Se bebió, una tras otra, dos tazas de espeso café. Decían que el café agudizaba los dolores, pero a él le daba la lucidez necesaria para poder soportarlos. Entretanto, pensaba en la basura que dentro de poco exhibirían ante él. La ciencia de la basura, la garbage science. Una parábola, una metáfora: ya vamos a por la basura: la buscamos, la manipulamos, la interpretamos; esperamos que nos proporcione algún vestigio de verdad. Las inmundicias. Un periodista buscó los secretos de la política más secreta entre las inmundicias de Henry Kissinger; la policía norteamericana había buscado los secretos de la mafia de origen siciliano entre las de Joseph Bonanno. «La basura nunca miente»: ya se había convertido en un precepto sociológico. Sin embargo, la de Bonanno había mentido al policía Ehmann: Call Titone work and pay scannatore. Nada más claro, según Ehmann: si en italiano scannare significa degollar, scannatore es el que se ocupa de degollar. Al menos había que conocer L’aria del continente, comedia de Martoglio basada en una idea de Pirandello, para entender el complejo de inferioridad que el siciliano siente ante su dialecto, que intenta disfrazar de italiano: por eso en casa de Bonanno habían italianizado scanaturi transformándola en scannatore. En suma, se trataba de una anotación, de un apunte para acordarse de pagar a un carpintero de origen siciliano, llamado Titone, una de esas mesas macizas, de madera dura, bien lisas, en las que las mujeres —antes en Sicilia, ahora en Estados Unidos— amasan el pan, hacen tallarines y lasaña, pasteles y pizzas. Scanaturi: «Instrumento para amasar la pasta», como lo definía el jesuita Michele del Bono en 1754. Pero ¿era una ingenua italianización de Bonanno, o una broma que había querido jugarle a Ehmann, una broma rentable?

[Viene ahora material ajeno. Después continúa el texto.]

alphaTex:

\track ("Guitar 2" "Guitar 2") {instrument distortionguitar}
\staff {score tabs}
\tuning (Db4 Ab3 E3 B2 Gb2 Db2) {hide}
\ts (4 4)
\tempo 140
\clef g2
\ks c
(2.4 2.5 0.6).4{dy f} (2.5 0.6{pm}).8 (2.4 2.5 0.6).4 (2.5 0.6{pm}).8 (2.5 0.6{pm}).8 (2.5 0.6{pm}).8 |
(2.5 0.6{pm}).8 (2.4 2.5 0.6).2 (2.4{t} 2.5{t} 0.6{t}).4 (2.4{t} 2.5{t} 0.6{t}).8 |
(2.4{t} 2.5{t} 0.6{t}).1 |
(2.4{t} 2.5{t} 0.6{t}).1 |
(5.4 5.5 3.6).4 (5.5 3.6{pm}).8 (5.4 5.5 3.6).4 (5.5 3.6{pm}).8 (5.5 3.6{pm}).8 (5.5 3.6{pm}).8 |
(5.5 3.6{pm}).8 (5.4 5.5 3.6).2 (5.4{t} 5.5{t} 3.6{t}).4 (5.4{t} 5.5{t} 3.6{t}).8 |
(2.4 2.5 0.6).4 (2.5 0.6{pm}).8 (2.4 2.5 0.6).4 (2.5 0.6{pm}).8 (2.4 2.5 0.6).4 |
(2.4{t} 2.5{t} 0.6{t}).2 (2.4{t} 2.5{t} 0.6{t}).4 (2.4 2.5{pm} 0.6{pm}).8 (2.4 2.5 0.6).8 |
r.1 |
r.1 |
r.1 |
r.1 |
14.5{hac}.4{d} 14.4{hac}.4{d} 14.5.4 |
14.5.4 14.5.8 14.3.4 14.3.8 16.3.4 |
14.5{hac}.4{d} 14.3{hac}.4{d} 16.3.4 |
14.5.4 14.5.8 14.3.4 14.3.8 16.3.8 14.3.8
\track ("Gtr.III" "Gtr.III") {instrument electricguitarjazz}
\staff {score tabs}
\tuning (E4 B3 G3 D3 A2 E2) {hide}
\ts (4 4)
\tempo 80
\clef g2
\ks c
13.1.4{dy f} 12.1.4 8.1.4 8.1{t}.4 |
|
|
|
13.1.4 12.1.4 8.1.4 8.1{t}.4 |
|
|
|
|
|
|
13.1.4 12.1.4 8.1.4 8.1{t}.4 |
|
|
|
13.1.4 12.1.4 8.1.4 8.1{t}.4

Era curioso, pensó el Vice, que la palabra broma apareciese tantas veces, desde hacía unas horas. Y también era una broma la que le estaba gastando al Jefe. Estaba seguro de que entre la basura de la cena de la noche anterior no encontrarían la nota de Sandoz. Y en efecto, al cabo de más de dos horas de búsqueda no la habían encontrado. La basura nunca miente: en aquel caso por ausencia. Pero había otro pensamiento inquietante: que entre la basura el hombre se encaminase hacia la muerte.